In recent times it seems that unless something has a direct return, be it financially, socially or whatever, many people aren't willing to invest their precious time in it. You only have to go a back a decade or so to see how things have changed in recent times, where instead of going for a stroll in the park, woods or even along a path somewhere, people would often prefer to go for a coffee, or worse still play on the computer, tablet or watch the telly!
The bliss of aimless walking
So what as happened to the pastime of walking just for the sake of walking? A leisurely stroll is a time for relaxation and reflection, some of the worlds greatest ideas came whilst strolling aimlessly. Ever noticed how the more you make a concerted effort to remember something, or come up with an idea the harder it is to do? We live in a society where cars, bicycles, buses, trams, and trains predominate, meaning there is more often than not very little time for a good old walk.

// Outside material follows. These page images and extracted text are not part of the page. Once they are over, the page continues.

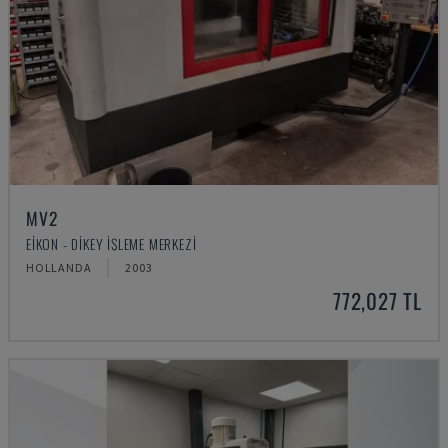
MV2
EIKON - DIKEY İŞLEME MERKEZI
HOLLANDA
2003
772,027 TL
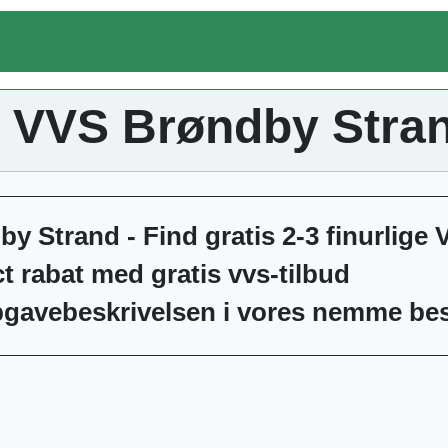
VVS Brøndby Stra
y Strand - Find gratis 2-3 finurlige 
ct rabat med gratis vvs-tilbud
gavebeskrivelsen i vores nemme bes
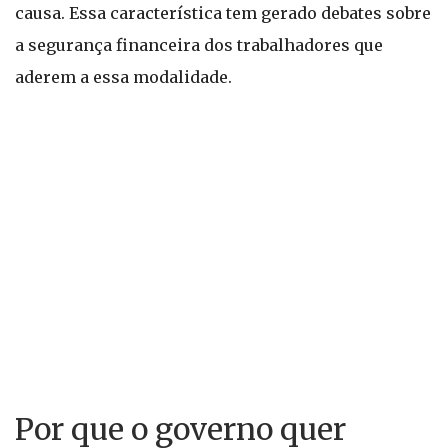
causa. Essa característica tem gerado debates sobre
a segurança financeira dos trabalhadores que
aderem a essa modalidade.
Por que o governo quer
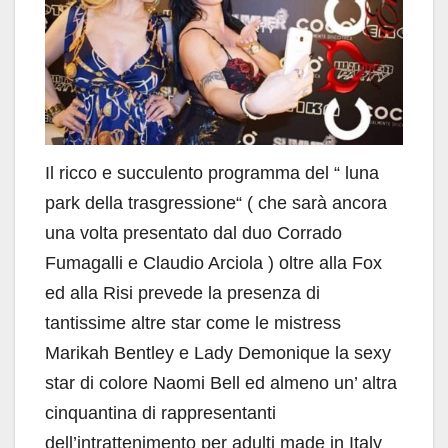
Il ricco e succulento programma del “ luna
park della trasgressione“ ( che sarà ancora
una volta presentato dal duo Corrado
Fumagalli e Claudio Arciola ) oltre alla Fox
ed alla Risi prevede la presenza di
tantissime altre star come le mistress
Marikah Bentley e Lady Demonique la sexy
star di colore Naomi Bell ed almeno un’ altra
cinquantina di rappresentanti
dell’intrattenimento per adulti made in Italy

If people do go for a walk it’s usually a pre planned thing, a bit of an event, but researchers are suggesting that this doesn’t leave a lot of time for reflecting and thinking. There are few better opportunities to clear the mind and come up with ideas than when in the middle of a relaxing, aimless stroll.
Some of our greatest thinkers often walked aimlessly
One of the most famous thinkers ever, William Wordsworth was a walker. He would often mention how he was tramping in the Lake District, drinking in the stark beauty. He described these times as an opportunity for him to get lost in his thoughts. Another imaginative genius was Charles Dickens who reportedly walked for 20 miles of an evening, he felt at one with himself and the city when he strolled at night and felt strongly that this was when a lot of his best ideas came to fruition. Virginia Woolf apparently walked for inspiration, to conjure up new and innovative ideas. She walked from her home at Rodmell in the South Downs and loved walking through many a London park. Get this, BBC News (2014) alluded to Constantin Brancusi, a famous sculptor who walked much of the way between his village in Romania to….PARIS! OK, so this is a little extreme, but the theory holds true that a stroll (or multiple marathon in Brancusi’s case) can certainly help to clear the mind.
May is national walking month
So what better time to start allocating some time to getting out, unwinding and becoming at one with your inner self? You don’t have to walk miles, in fact a recent study from Stanford University showed that even walking on a treadmill can go some way to improving your creative thinking.